- _What you will do_
Filter the lines below, keeping each one that holds "human".

- _Supplied material_

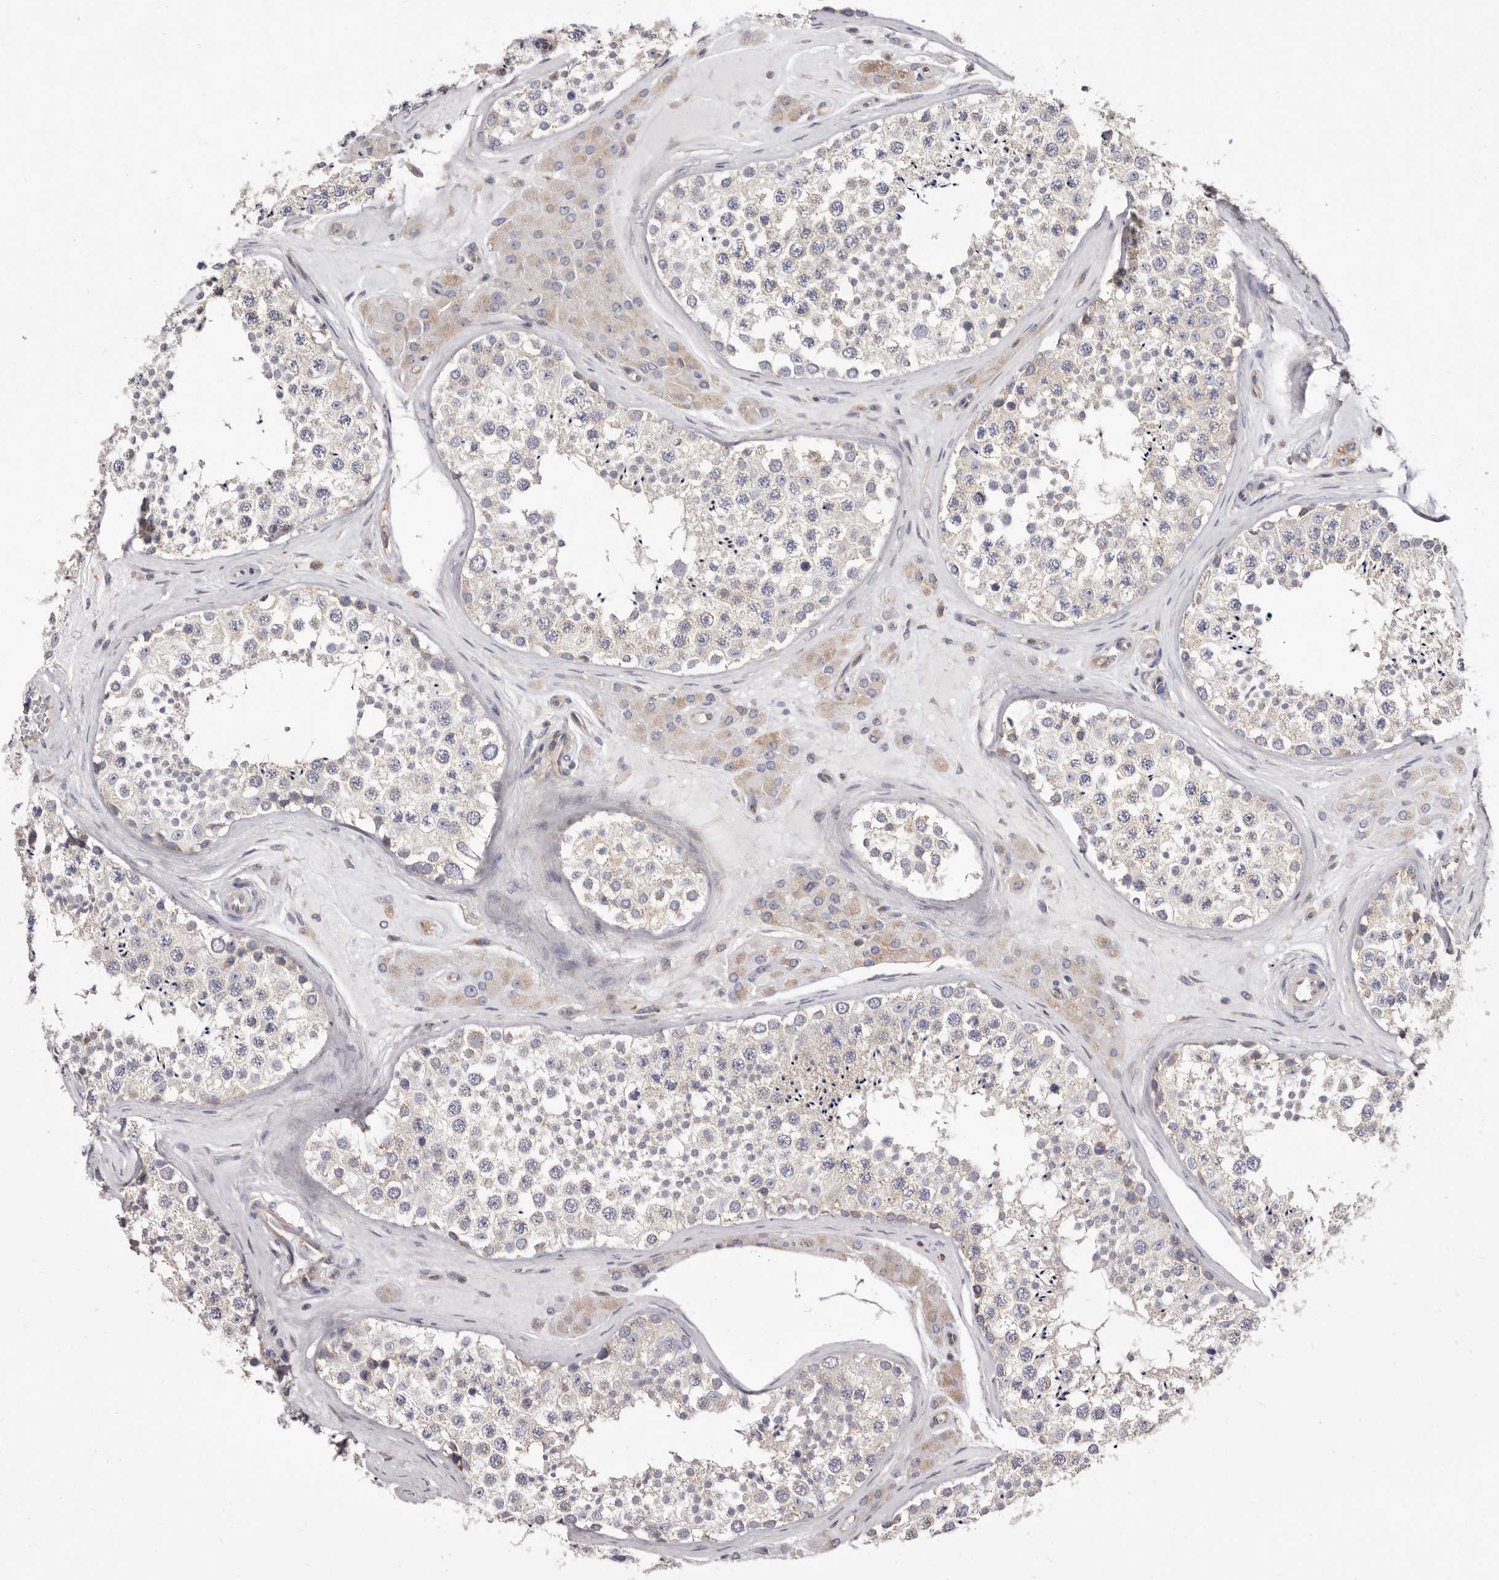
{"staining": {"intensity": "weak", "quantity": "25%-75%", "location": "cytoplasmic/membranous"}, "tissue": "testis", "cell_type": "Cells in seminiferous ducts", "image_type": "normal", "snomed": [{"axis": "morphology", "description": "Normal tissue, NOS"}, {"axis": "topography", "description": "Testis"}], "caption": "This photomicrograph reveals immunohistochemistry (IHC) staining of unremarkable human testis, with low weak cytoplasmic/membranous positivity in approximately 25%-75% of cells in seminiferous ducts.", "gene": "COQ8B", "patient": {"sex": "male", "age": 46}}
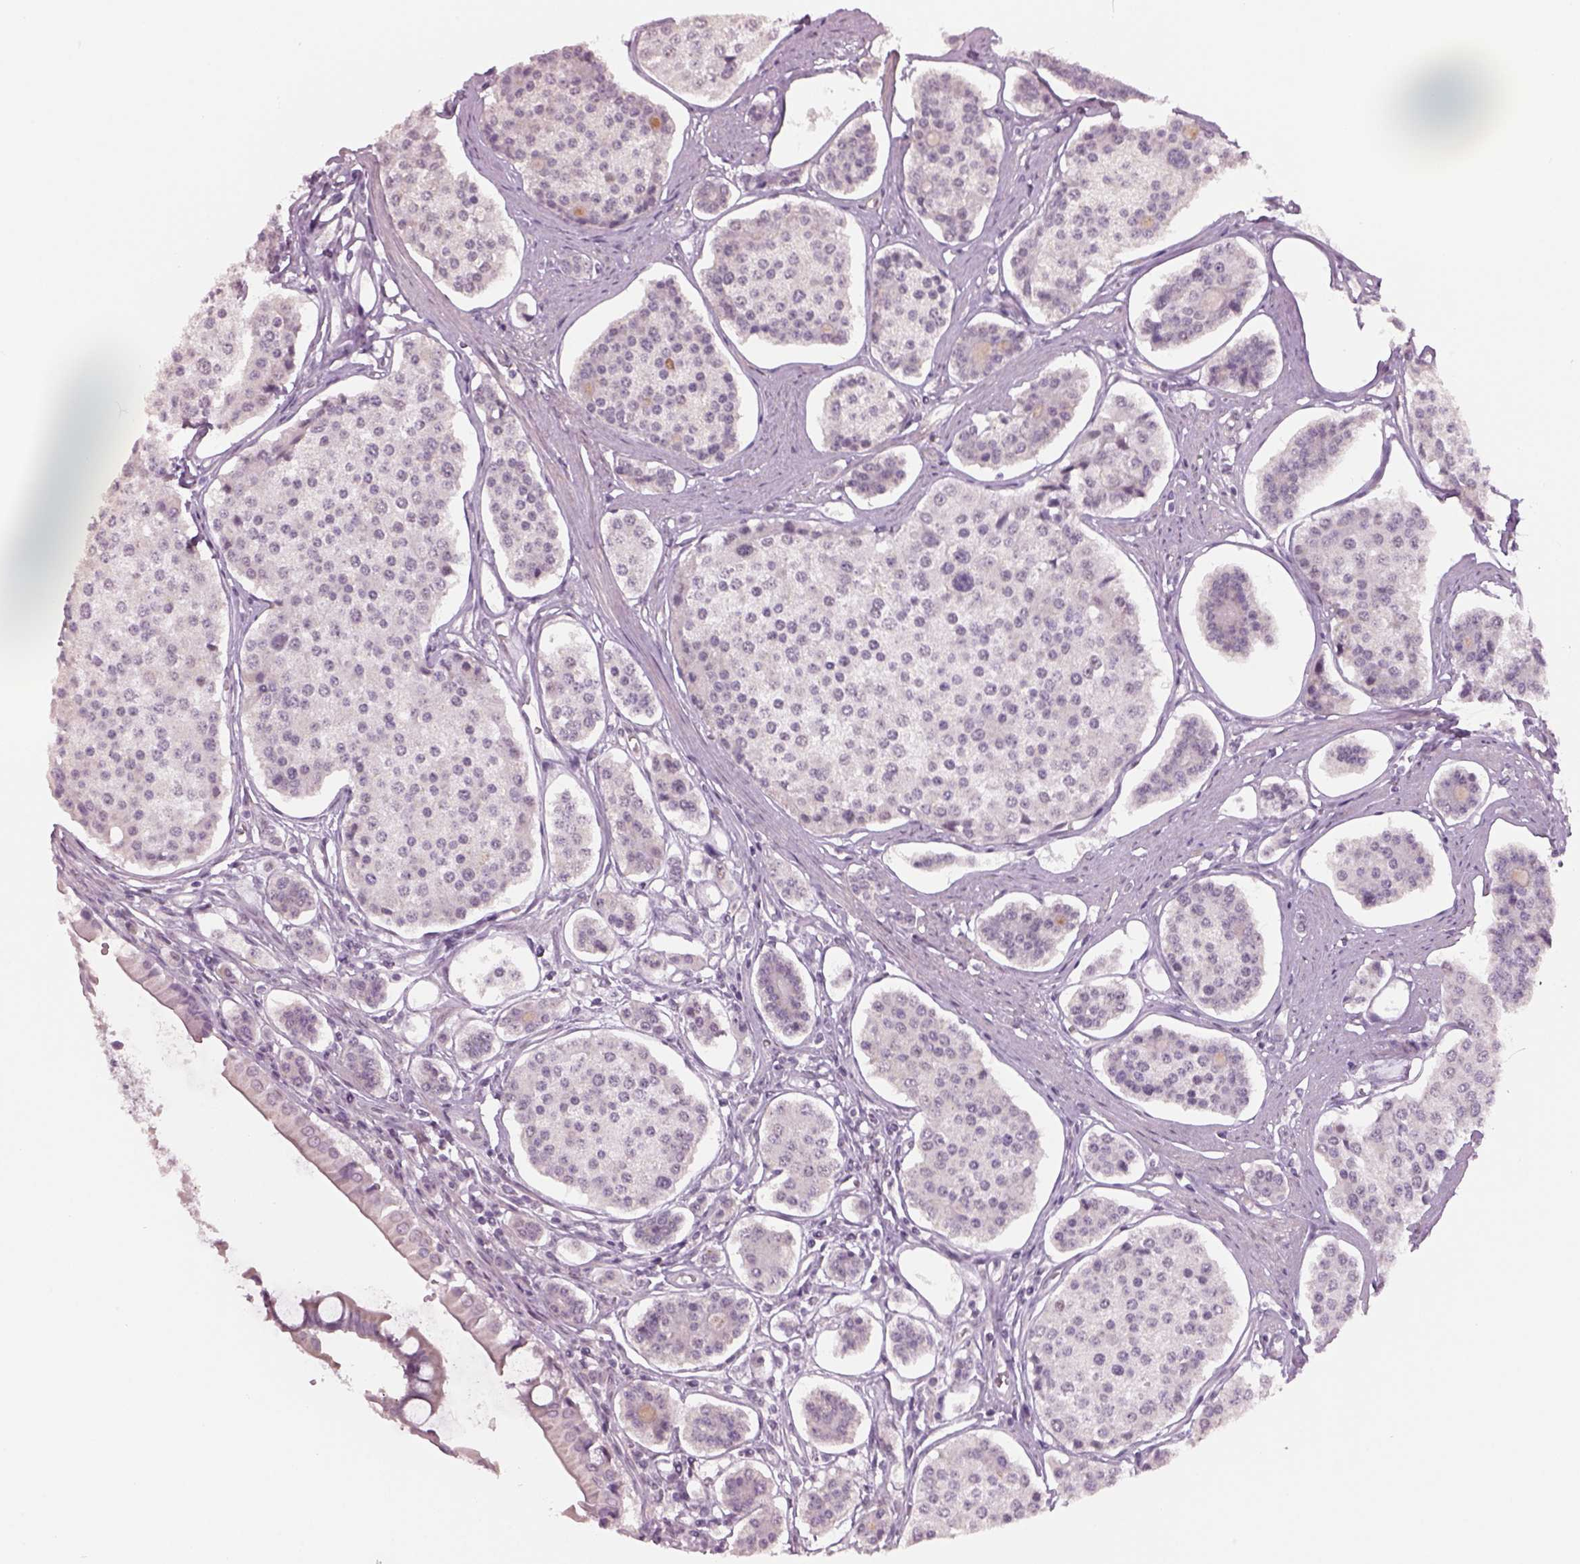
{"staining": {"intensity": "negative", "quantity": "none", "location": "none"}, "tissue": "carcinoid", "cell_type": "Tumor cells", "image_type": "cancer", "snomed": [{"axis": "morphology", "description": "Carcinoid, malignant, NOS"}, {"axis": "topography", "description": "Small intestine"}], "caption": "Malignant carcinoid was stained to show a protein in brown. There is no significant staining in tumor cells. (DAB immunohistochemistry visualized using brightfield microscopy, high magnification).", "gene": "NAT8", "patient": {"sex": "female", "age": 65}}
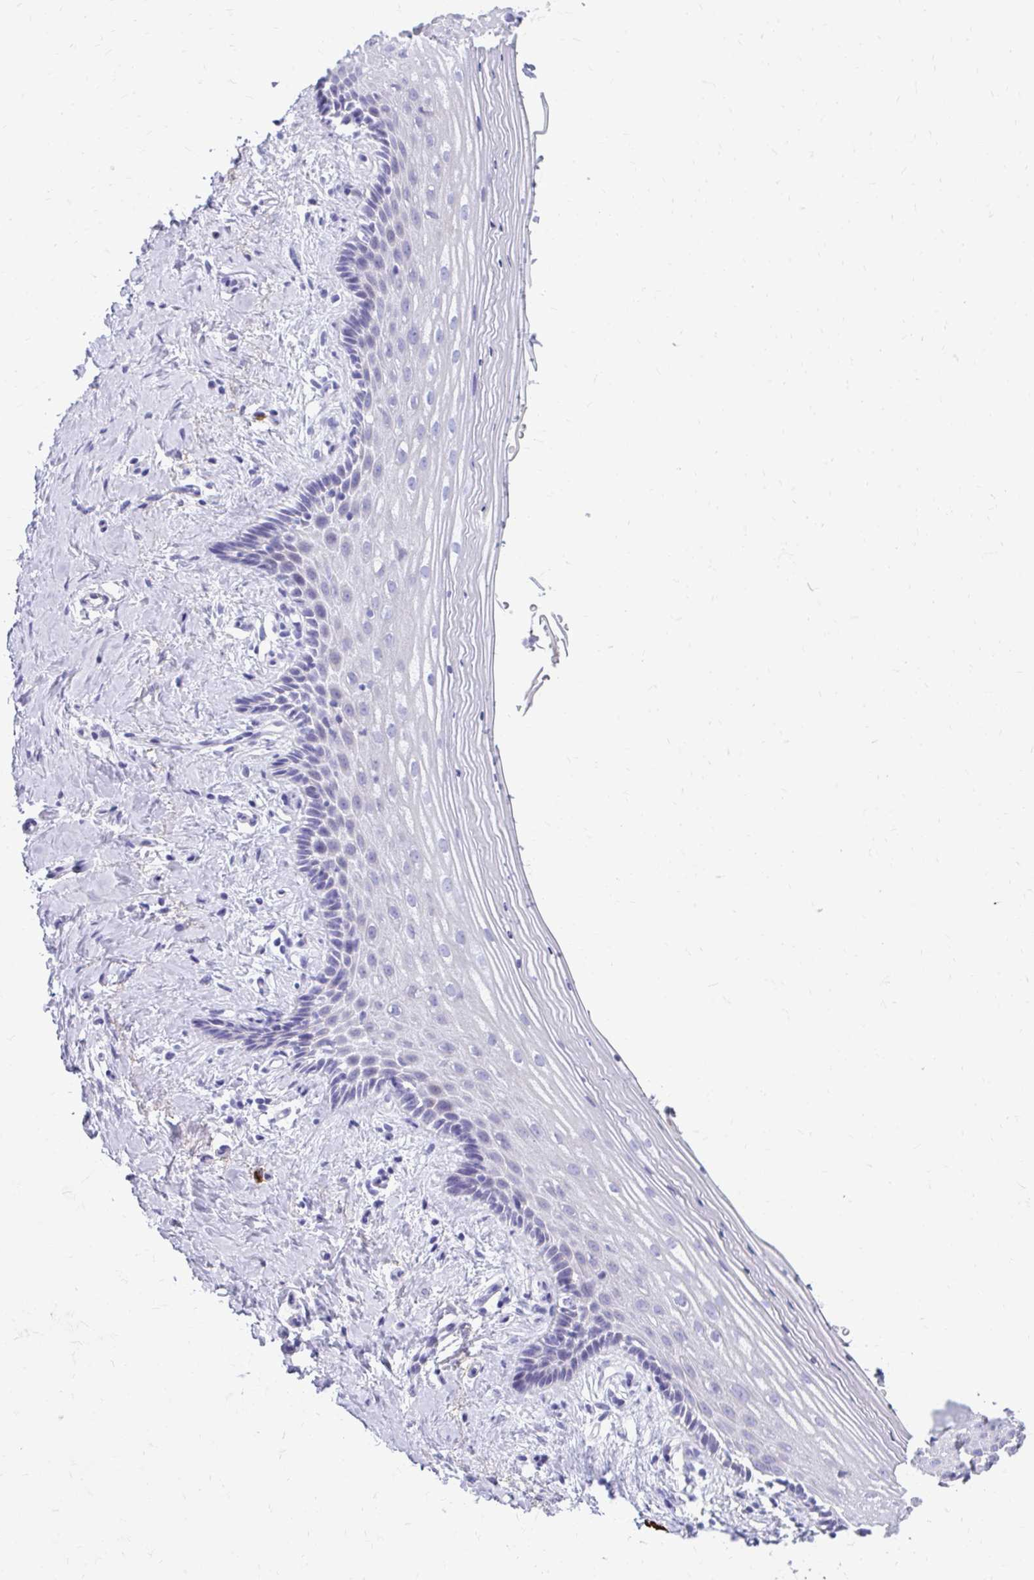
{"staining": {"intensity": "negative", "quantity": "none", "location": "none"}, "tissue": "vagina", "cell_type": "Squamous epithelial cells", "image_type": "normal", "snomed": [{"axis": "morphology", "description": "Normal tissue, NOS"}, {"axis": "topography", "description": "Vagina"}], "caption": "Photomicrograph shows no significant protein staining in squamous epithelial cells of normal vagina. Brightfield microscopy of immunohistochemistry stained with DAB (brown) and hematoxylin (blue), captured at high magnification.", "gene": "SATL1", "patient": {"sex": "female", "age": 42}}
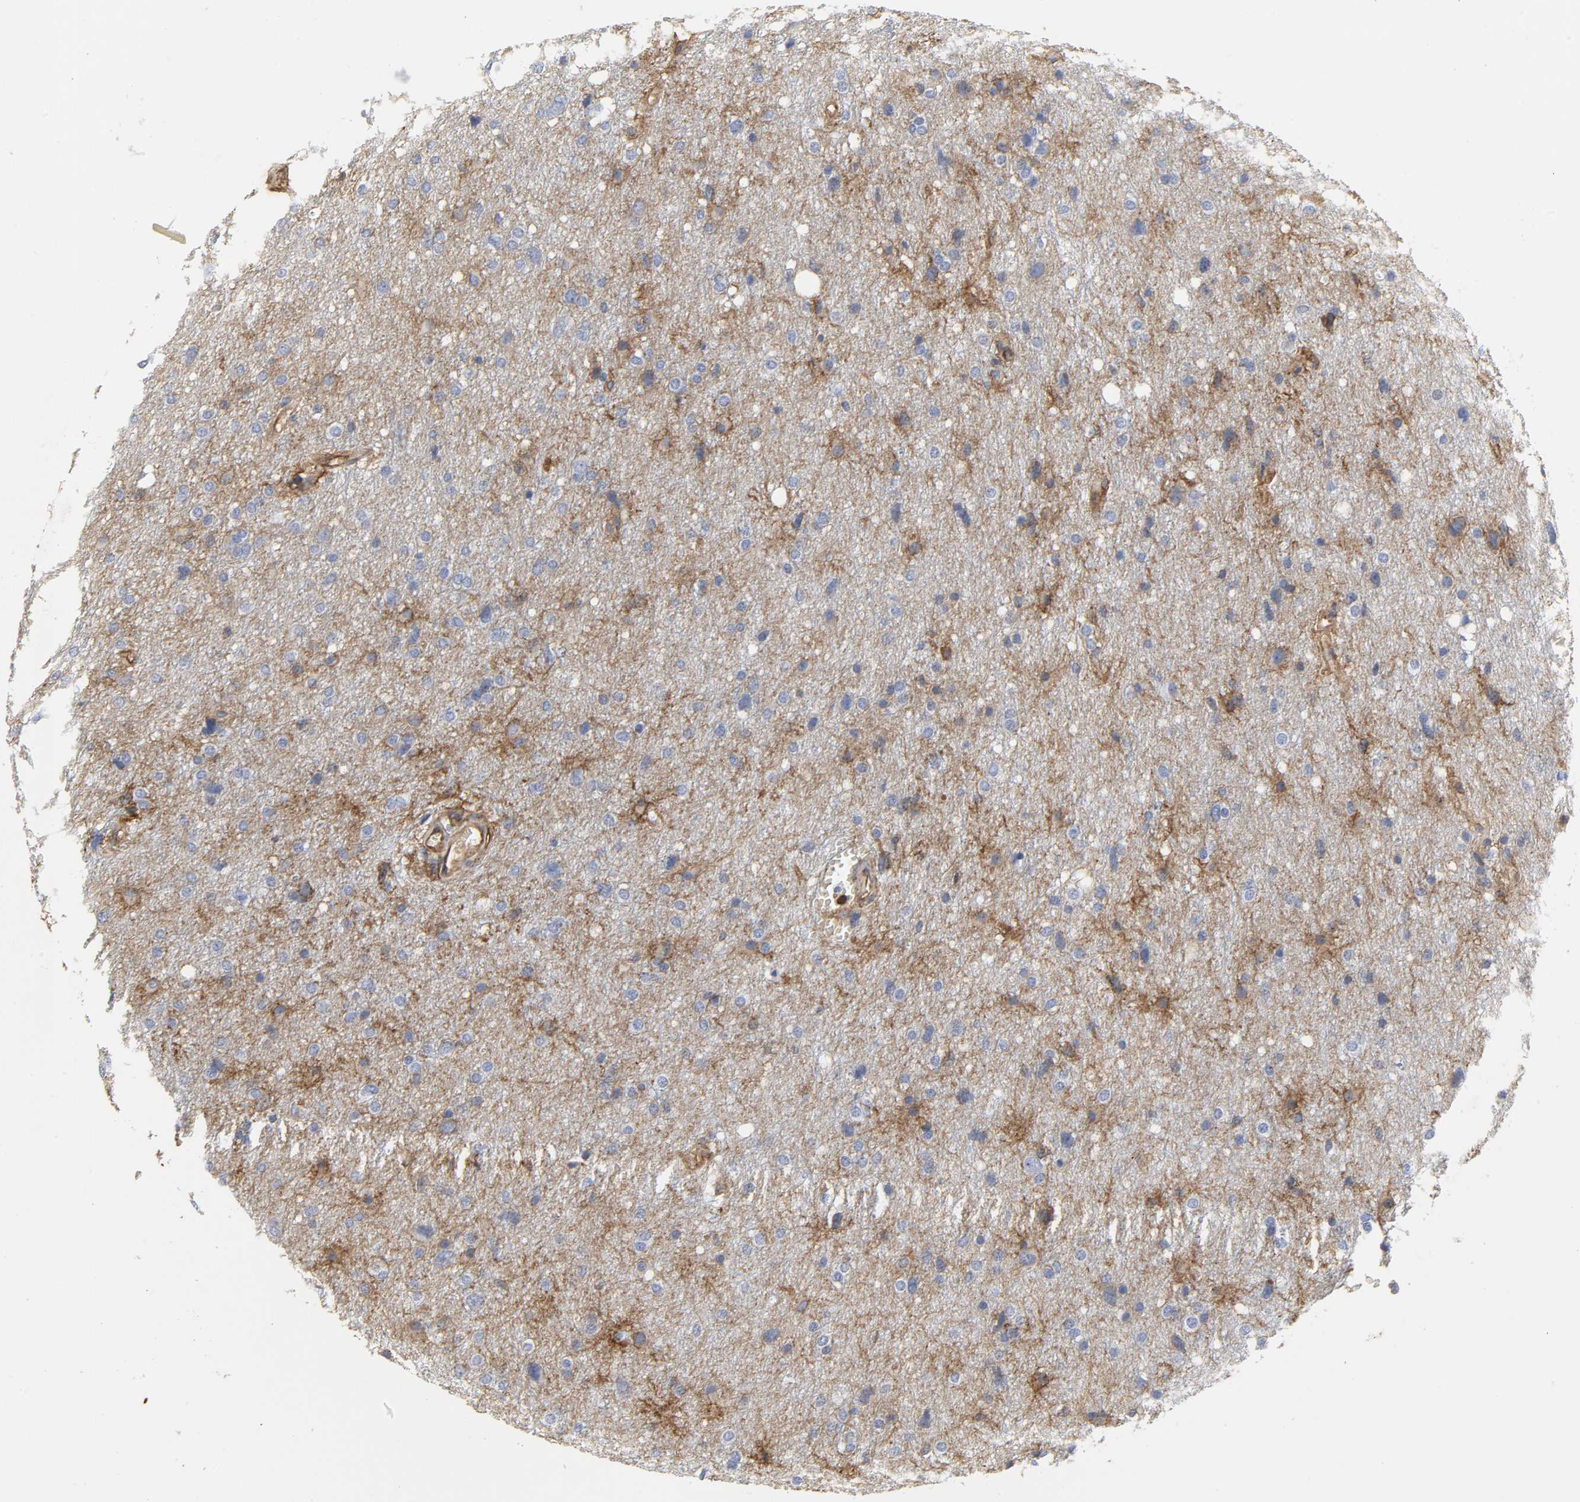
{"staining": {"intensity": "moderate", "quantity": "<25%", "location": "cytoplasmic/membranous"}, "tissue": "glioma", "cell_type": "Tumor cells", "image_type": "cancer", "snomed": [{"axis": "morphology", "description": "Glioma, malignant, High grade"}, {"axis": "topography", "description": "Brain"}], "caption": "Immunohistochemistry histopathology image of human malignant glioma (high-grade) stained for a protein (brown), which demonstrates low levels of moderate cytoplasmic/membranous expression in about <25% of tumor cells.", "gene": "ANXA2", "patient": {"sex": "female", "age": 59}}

- _Written response_
{"staining": {"intensity": "weak", "quantity": "25%-75%", "location": "cytoplasmic/membranous"}, "tissue": "testis", "cell_type": "Cells in seminiferous ducts", "image_type": "normal", "snomed": [{"axis": "morphology", "description": "Normal tissue, NOS"}, {"axis": "topography", "description": "Testis"}], "caption": "This photomicrograph reveals immunohistochemistry (IHC) staining of unremarkable human testis, with low weak cytoplasmic/membranous positivity in approximately 25%-75% of cells in seminiferous ducts.", "gene": "COQ8B", "patient": {"sex": "male", "age": 46}}
{"staining": {"intensity": "moderate", "quantity": "<25%", "location": "cytoplasmic/membranous"}, "tissue": "glioma", "cell_type": "Tumor cells", "image_type": "cancer", "snomed": [{"axis": "morphology", "description": "Glioma, malignant, High grade"}, {"axis": "topography", "description": "Brain"}], "caption": "Immunohistochemistry histopathology image of human malignant glioma (high-grade) stained for a protein (brown), which demonstrates low levels of moderate cytoplasmic/membranous expression in about <25% of tumor cells.", "gene": "ANXA2", "patient": {"sex": "female", "age": 59}}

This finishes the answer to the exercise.